I know it's been long, but I have similar task with you here. Interested in how you use a width=1 line to separate those connected blobs.

However, I played a little while with the SimpleBlobDetector and what it does is briefly the following steps (from reading its source code):

  1. binarize the image using different thresholds from minThreshold to maxThreshold with step thresholdStep
  2. find contours in each binarized image, in here applying the filters, e.g. area, color, circularity, convexity, inertia, etc.
  3. combine all filtered contours according to their positions, i.e. distance larger than minDistBetweenBlobs and not overlapping
  4. store and return keypoints for all blobs(contours) kept

So I checked each step of the SimpleBlobDetector by using the following simple code, and found out that the width=1 lines you used to separate the connected blobs were found as individual contours/blobs (the contours/blobs showed in red and the centers of the contours/blobs showed in green in the attached image), especially for the non-horizontal/vertical lines (1 pixel contours). Those small contours then were filtered out by either minArea or blobColor = 255. That's why your splitted blobs were detected as bigger blobs.

import cv2
import numpy as np

img = cv2.imread('test3.png', 1)
gray = cv2.cvtColor(img, cv2.COLOR_BGR2GRAY)
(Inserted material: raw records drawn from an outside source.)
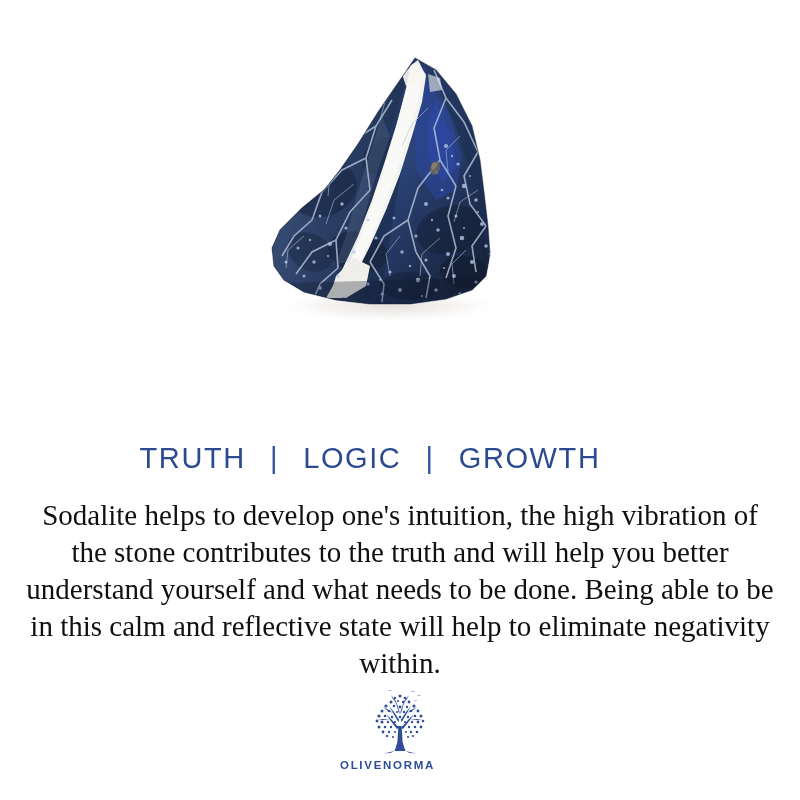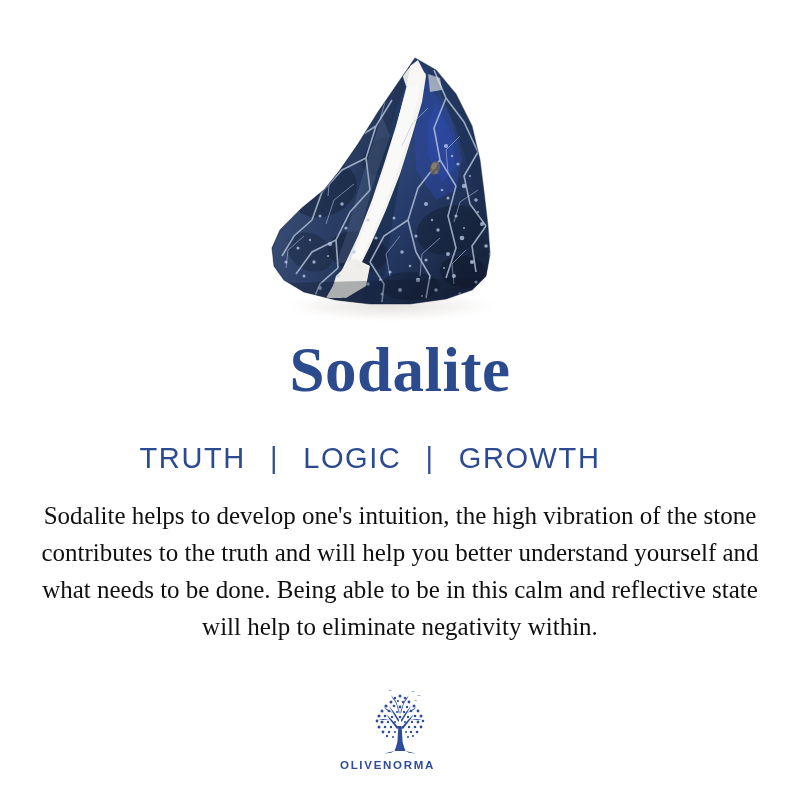--- a/index.html
+++ b/index.html
@@ -288,7 +288,6 @@
     </svg>
   </div>
 
-  <div class="title">Sodalite</div>
 
   <div class="keywords">
     <span class="kw">TRUTH</span>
ret, bin_img = cv2.threshold(gray, 127, 255, cv2.THRESH_BINARY)

out_img = img
temp_bin_img = bin_img.copy()
ret, contours = cv2.findContours(temp_bin_img, cv2.RETR_LIST, cv2.CHAIN_APPROX_NONE)
for i in range(len(contours)):
    M = cv2.moments(contours[i])
    if(M['m00'] == 0.0):
        continue
    x, y = int(M['m10'] / M['m00']), int(M['m01'] / M['m00'])

    out_img = cv2.drawContours(out_img, contours, i, (0,0,255), 1)
    cv2.circle(out_img, (x, y), 1, (0,255,0), -1)

cv2.imwrite('test3-contours.png', out_img)

test3-contours.png

To improve, probably try erosion first to increase the width of the boundaries, then use SimpleBlobDetector or using findContours yourself. Like this:

import cv2
import numpy as np

img = cv2.imread('YUSAQ.png', 1)
gray = cv2.cvtColor(img, cv2.COLOR_BGR2GRAY)

ret, bin_img = cv2.threshold(gray, 127, 255, cv2.THRESH_BINARY)

kernel = np.ones((3,3),np.uint8)
erosion = cv2.erode(bin_img, kernel, iterations = 1)

out_img = img
temp_bin_img = erosion.copy()
ret, contours = cv2.findContours(temp_bin_img, cv2.RETR_LIST, cv2.CHAIN_APPROX_NONE)
for i in range(len(contours)):
    M = cv2.moments(contours[i])
    if(M['m00'] == 0.0):
        continue
    x, y = int(M['m10'] / M['m00']), int(M['m01'] / M['m00'])

    out_img = cv2.drawContours(out_img, contours, i, (0,0,255), 1)
    cv2.circle(out_img, (x, y), 1, (0,255,0), -1)

cv2.imwrite('test3-erosion.png', out_img)

Using a 3x3 kernel to do the erosion results in the found blobs 1~2 pixel smaller than the original blobs. I didn't do correction for this (not even tried to think of it). If you would like to, I think you could do it yourself. Hope this helps.